Dr. Bernard Park, MD, MPH

His new book “Life Before Birth: The Hidden Script that Rules Our Lives” shows that primal therapy, the lower-brain therapeutic method popularized in the 1970’s international bestseller “Primal Scream” and his early work with John Lennon, may help alleviate depression and anxiety disorders, normalize blood pressure and serotonin levels, and improve the functioning of the immune system.
One of the book’s most intriguing theories is that fetal imprinting, an evolutionary strategy to prepare children to cope with life, establishes a permanent set-point in a child's physiology. Baby's born to mothers highly anxious during pregnancy, whether from war, natural disasters, failed marriages, or other stressful life conditions, may thus be prone to mental illness and brain dysfunction later in life. Early traumatic events such as low oxygen at birth, painkillers and antidepressants administered to the mother during pregnancy, poor maternal nutrition, and a lack of parental affection in the first years of life may compound the effect.

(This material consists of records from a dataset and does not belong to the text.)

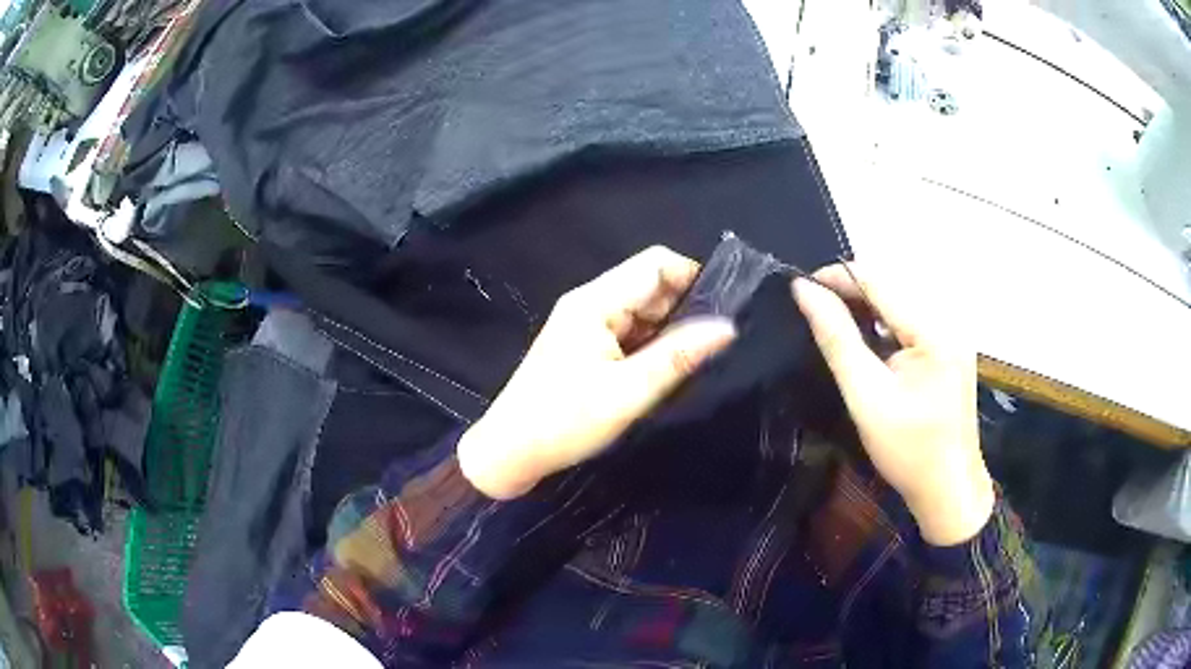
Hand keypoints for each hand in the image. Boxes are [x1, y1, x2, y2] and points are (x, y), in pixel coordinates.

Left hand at [458, 247, 736, 499]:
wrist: (510, 452)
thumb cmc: (565, 422)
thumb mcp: (629, 392)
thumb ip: (678, 356)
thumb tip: (727, 327)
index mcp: (595, 302)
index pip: (656, 264)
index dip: (693, 278)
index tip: (722, 313)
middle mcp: (589, 302)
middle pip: (649, 285)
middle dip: (683, 309)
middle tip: (708, 348)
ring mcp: (584, 323)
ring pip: (641, 311)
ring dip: (667, 331)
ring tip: (689, 363)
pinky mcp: (583, 345)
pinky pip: (628, 331)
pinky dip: (649, 345)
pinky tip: (661, 371)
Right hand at [793, 264, 993, 545]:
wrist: (948, 489)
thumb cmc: (908, 450)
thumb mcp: (866, 396)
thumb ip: (836, 339)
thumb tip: (804, 291)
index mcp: (933, 329)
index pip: (880, 280)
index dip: (837, 276)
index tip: (801, 288)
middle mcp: (949, 319)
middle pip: (893, 284)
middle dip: (852, 289)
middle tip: (814, 308)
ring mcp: (953, 333)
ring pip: (901, 299)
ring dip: (867, 304)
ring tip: (834, 320)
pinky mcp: (950, 347)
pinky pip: (912, 318)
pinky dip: (885, 321)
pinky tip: (868, 339)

In making the case for a brand-new, unified field theory of psychotherapy, Dr. Janov weaves together the evolutionary theories of Jean Baptiste Larmarck, the fetal development studies of Vivette Glover and K.J.S. Anand, and fascinating new research by the psychiatrist Elissa Epel suggesting that telomeres—a region of repetitive DNA critical in predicting life expectancy—may be significantly altered during pregnancy.
After explaining how hormonal and neurologic processes in the womb provide a blueprint for later mental illness and disease, Dr. Janov charts a revolutionary new course for psychotherapy. He provides a sharp critique of cognitive behavioral therapy, psychoanalysis, and other popular “talk therapy” models for treating addiction and mental illness, which he argues do not reach the limbic system and brainstem, where the effects of early trauma are registered in the nervous system.
“Life Before Birth: The Hidden Script that Rules Our Lives” is scheduled to be published by NTI Upstream in October 2011, and has tremendous implications for the future of modern psychology, pediatrics, pregnancy, and women’s health.